Some investigators have observed that BF children have a reduced appetite for added foods (24–25). It is not clear whether breast milk truly causes anorexia or whether it simply satisfies the child's nutritional requirements (26). Recently, a WHO Working Group compared, in a pilot study, growth patterns of breast-fed infants in seven countries (12), with approximately 120 infants per site. Two to four weekly length measurements were done of breast-fed infants from selected sites in Australia, Chile, China, Guatemala, India, Nigeria, and Sweden. The researchers concluded that the growth pattern of infants from most sites were strikingly similar, but relative to the Australians (the reference category), the Chinese infants were approximately 3% shorter at 12 months of age and the Indian infants weighed as much as 15% less. Could there be genetic or regional differences in growth? Although these results are suggestive, a larger study is needed.

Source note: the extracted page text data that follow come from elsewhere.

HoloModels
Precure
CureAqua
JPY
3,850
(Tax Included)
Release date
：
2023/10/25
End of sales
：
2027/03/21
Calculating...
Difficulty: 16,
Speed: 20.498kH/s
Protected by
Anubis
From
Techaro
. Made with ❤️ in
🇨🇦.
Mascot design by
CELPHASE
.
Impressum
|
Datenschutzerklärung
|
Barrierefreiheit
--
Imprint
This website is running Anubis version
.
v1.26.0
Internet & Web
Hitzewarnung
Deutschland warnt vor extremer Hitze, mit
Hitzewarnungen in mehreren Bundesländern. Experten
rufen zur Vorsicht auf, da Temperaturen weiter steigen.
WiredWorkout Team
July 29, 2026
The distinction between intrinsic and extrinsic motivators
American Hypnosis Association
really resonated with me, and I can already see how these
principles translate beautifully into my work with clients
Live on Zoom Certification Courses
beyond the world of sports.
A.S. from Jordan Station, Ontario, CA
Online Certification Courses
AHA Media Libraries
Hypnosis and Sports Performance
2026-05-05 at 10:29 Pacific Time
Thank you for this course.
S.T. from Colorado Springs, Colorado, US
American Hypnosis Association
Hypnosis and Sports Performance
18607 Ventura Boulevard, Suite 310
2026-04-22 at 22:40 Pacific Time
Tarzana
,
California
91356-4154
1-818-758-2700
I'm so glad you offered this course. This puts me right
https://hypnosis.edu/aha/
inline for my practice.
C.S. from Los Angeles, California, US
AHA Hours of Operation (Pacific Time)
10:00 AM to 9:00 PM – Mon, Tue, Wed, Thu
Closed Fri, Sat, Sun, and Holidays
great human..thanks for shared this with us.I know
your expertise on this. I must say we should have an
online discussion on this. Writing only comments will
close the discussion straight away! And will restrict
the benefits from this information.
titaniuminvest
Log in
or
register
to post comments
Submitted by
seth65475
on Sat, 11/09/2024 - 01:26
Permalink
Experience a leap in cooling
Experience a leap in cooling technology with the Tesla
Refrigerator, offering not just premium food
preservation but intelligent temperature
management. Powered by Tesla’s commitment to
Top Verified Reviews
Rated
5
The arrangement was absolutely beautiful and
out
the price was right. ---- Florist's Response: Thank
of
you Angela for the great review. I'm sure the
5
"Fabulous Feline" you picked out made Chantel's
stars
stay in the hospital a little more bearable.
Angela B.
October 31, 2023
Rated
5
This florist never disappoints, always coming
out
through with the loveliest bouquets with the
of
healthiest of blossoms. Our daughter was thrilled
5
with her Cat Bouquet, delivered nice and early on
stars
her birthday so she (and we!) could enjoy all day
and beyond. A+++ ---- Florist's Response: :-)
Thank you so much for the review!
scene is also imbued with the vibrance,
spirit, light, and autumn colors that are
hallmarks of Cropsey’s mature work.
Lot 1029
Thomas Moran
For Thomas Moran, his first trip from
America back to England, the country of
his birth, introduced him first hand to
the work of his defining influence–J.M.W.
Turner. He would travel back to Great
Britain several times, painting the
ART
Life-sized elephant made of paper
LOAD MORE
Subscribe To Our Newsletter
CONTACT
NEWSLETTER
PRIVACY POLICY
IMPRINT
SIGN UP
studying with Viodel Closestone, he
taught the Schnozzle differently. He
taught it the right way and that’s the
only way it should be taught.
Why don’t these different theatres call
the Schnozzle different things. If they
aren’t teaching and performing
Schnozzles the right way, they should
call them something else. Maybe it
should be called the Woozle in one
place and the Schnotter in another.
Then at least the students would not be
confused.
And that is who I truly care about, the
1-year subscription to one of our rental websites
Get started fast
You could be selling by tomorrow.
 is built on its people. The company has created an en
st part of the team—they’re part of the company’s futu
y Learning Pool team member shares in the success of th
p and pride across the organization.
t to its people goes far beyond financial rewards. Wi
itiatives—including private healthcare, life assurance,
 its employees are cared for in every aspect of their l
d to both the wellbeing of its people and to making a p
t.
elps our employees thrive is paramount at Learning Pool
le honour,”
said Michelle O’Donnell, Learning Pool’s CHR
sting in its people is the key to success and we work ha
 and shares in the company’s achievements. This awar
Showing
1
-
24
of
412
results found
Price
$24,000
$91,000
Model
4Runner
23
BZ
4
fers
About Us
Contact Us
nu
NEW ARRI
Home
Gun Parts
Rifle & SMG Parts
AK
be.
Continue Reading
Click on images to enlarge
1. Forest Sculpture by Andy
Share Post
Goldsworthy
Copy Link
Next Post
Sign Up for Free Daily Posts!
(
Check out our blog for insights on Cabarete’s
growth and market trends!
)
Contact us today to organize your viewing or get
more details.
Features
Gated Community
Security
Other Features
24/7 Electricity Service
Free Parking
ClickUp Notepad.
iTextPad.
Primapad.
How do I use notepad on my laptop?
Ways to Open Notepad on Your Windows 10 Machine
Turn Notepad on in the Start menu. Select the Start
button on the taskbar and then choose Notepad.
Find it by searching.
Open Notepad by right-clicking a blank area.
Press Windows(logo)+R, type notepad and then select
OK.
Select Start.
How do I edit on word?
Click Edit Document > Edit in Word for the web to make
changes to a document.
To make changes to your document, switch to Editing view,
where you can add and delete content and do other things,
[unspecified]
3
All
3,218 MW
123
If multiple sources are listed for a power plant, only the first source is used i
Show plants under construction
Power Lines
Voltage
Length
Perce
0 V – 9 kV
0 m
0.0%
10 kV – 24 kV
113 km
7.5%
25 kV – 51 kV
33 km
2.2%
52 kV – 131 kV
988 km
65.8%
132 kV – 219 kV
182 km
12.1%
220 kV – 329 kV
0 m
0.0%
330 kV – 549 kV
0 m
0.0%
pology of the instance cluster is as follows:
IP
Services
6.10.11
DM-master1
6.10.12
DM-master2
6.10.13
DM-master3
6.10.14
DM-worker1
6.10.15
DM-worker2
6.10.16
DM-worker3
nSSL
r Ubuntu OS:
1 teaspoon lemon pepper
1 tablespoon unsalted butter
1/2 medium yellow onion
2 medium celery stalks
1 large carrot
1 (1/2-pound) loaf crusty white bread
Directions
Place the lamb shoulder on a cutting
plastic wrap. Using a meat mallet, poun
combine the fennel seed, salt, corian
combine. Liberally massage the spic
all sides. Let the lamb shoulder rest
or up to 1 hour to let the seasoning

A large-scale longitudinal study, which follows the growth of children from birth, may overcome many of the problems encountered in previous studies. In the study presented here, we monitored the mother's nutritional status, socioeconomic status, ethnicity, and cultural habits through close monitoring at mother and child health care centers and were able to exclude the possibility of malnutrition being a confounding factor in the observed growth pattern.
By restricting our study to these facilities, the suspicion of a relationship between breast feeding and malnutrition can be withdrawn. Nevertheless, the long-term effect of infant nutrition on adult habitus needs to be further explored. Reports on the protective effect of breast feeding against adult obesity were not conclusive (14,15). From our data, it appears that adult obesity in this sample population was correlated with maternal obesity but not with breast feeding.
At this time, mothers should be encouraged to breast feed. The health care provider should take into account that BF children grow in a particular way as long as they are breast fed, and no supplementation should be offered if the child follows a reasonable growth pattern. The final height and weight of BF children does not differ from that of BOF children. Because the NCHS growth curves may not express the growth patterns of BF children, a different growth curve should be established for this group. Such curves, sponsored by WHO, are now in progress.